Toyota last month released a forecast for total global sales of 10.55 million vehicles last year, but has yet to confirm official numbers.
"If we assume that the 10.8 million sales VW have reported is confirmed, it is very likely to be enough to place Volkswagen Group in the number one spot," said David Oakley, an analyst at LMC Automotive.
That would be the fifth consecutive year Volkswagen Group has held the position, Oakley said, adding it was too early to say whether Toyota or Renault-Nissan-Mitsubishi would be in second place, also because registration figures have not yet been published for all markets.
Volkswagen Group's figures include sales of light vehicles and trucks. Measured by passenger cars alone, registrations last year would have accounted for 10.1 million, it said.
"If we looked at passenger cars only, the picture would be roughly similar.
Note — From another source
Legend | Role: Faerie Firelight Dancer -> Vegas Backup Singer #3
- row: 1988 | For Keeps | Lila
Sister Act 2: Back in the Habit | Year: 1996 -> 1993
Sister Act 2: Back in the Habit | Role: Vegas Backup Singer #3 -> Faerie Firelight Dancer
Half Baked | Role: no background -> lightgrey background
Volkswagen Group would still be ahead, although by a wider margin, as it is relatively less reliant on light commercial vehicles than the other two," Oakley said.
Only around 4 percent of Volkswagen Group’s sales were light commercial vehicles in 2018 compared with 12 to 15 percent for Renault-Nissan-Mitsubishi and Toyota Group, according to LMC.
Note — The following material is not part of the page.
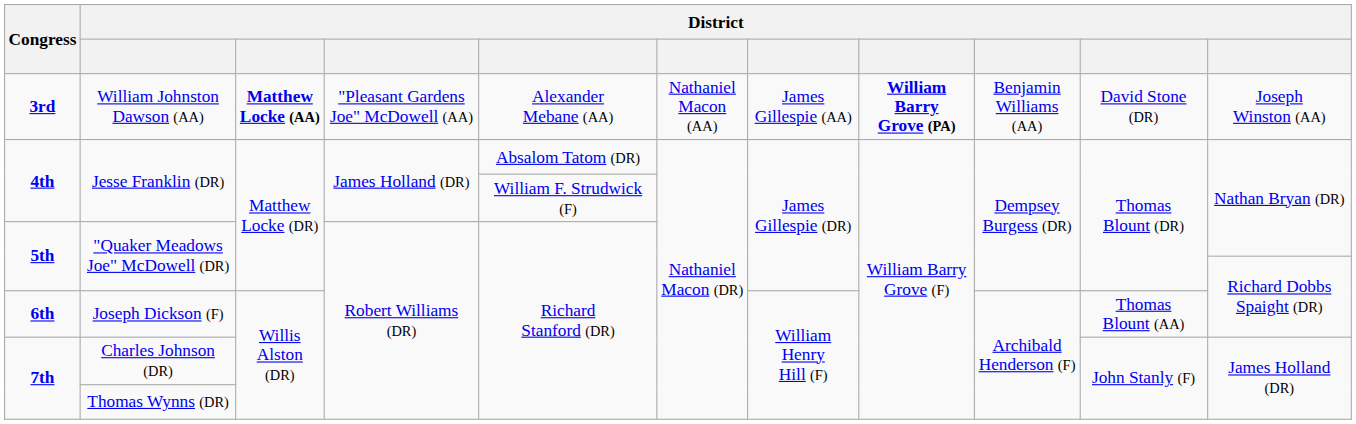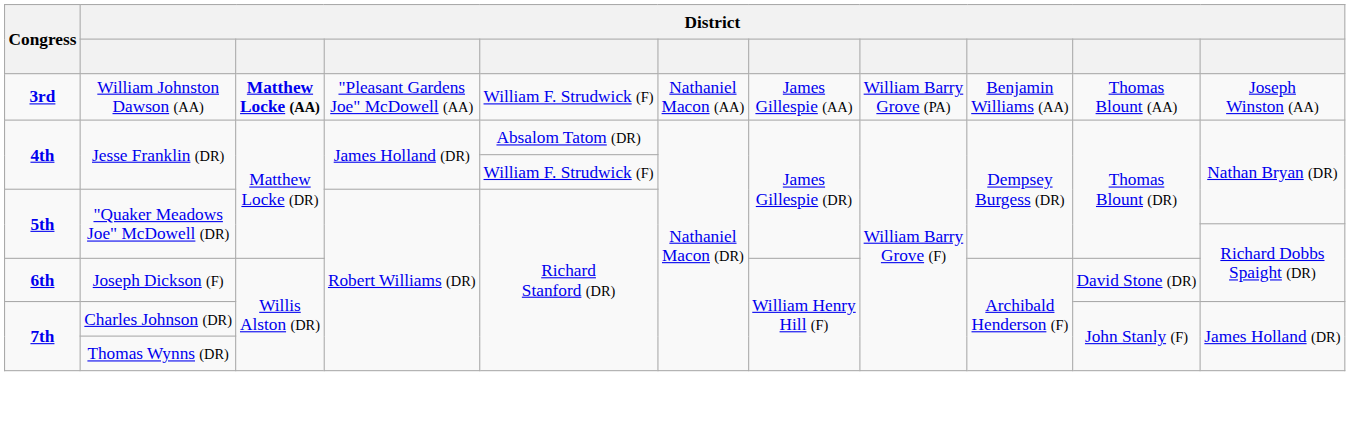William Johnston Dawson (AA) | column 5: Alexander Mebane (AA) -> William F. Strudwick (F)
William Johnston Dawson (AA) | column 8: bold -> normal
William Johnston Dawson (AA) | column 10: David Stone (DR) -> Thomas Blount (AA)
Joseph Dickson (F) | column 10: Thomas Blount (AA) -> David Stone (DR)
If heavy goods vehicles were included in addition to light trucks and passenger cars, Volkswagen would still be ahead and Toyota would be in second place, Oakley said.
Volkswagen said the VW brand delivered 6.24 million vehicles last year, while premium brands Audi <NSUG.DE> and Porsche posted registrations of 1.81 million and 256,000 respectively.
This makes Audi the third biggest selling premium brand behind BMW, which delivered 2,125,026 cars and leader Mercedes-Benz, which sold 2.31 million passenger cars.
Volkswagen said the ongoing trade dispute with the United States had dampened the business climate in China, its most important market, over the second half of 2018.
Volkswagen's head of sales, Christian Dahlheim, said in a webcast on Friday that he expected demand in China to remain stable in 2019, although the first quarter would be challenging.
Separately, Dahlheim said the German carmaker did not foresee a significant financial impact in 2019 from the implementation of the new WLTP emissions standard, which cost the company 1 billion euros (£897.5 million) in 2018.
Volkswagen Group said December deliveries fell 8.4 percent, to 916,200 vehicles, from 999,900 a year earlier.
December group deliveries to China dropped by 12.5 percent year-on-year, the Wolsburg-based carmaker said, adding deliveries also fell by 5.6 percent in Europe and by 3.4 percent in the United States.